— EXERCISE DIRECTIONS —
Render the entries as a two-column CSV with the header columns instruction and time, one row per entry. Put each entry's wording in instruction and its answer in time, each in a quoted field with line breaks replaced by spaces, and leave out the pictures.

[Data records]

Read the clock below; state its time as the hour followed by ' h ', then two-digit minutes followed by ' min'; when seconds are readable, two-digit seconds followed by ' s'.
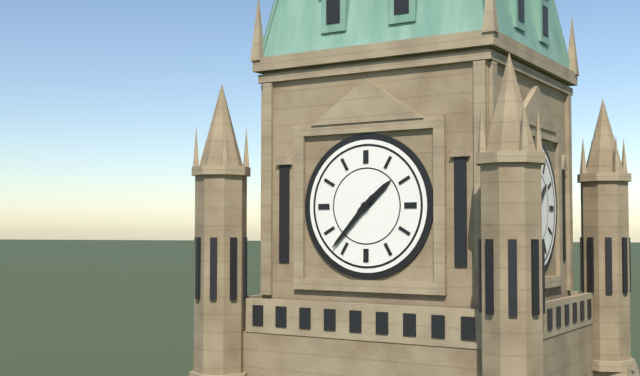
1 h 37 min
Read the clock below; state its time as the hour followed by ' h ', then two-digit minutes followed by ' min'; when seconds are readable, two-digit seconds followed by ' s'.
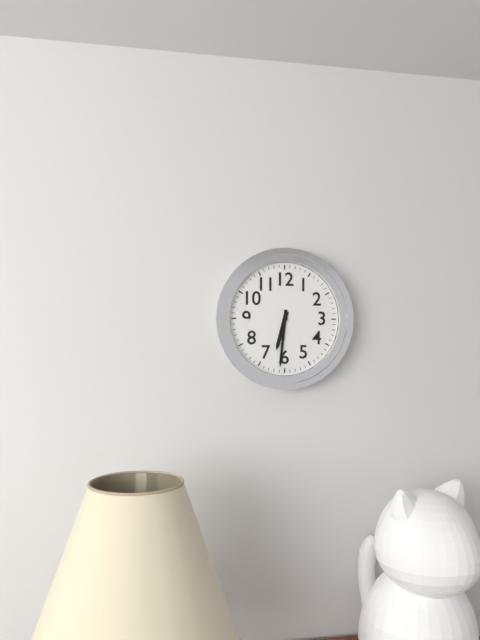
6 h 31 min
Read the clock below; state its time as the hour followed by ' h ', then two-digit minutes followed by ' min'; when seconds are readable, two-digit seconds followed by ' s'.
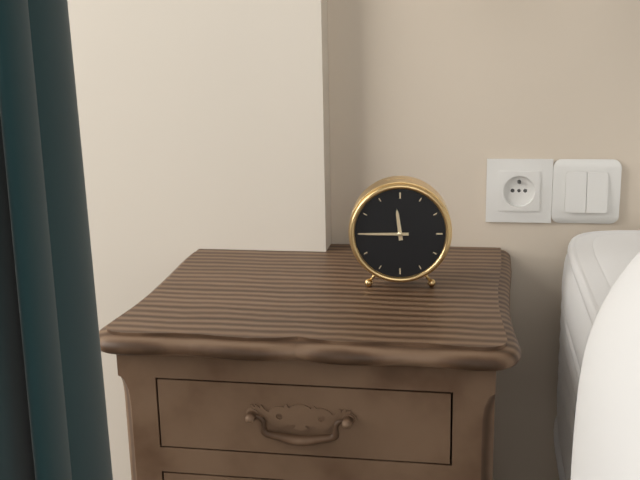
11 h 45 min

— EXERCISE RESULT —
instruction,time
"Read the clock below; state its time as the hour followed by ' h ', then two-digit minutes followed by ' min'; when seconds are readable, two-digit seconds followed by ' s'.","1 h 37 min"
"Read the clock below; state its time as the hour followed by ' h ', then two-digit minutes followed by ' min'; when seconds are readable, two-digit seconds followed by ' s'.","6 h 31 min"
"Read the clock below; state its time as the hour followed by ' h ', then two-digit minutes followed by ' min'; when seconds are readable, two-digit seconds followed by ' s'.","11 h 45 min"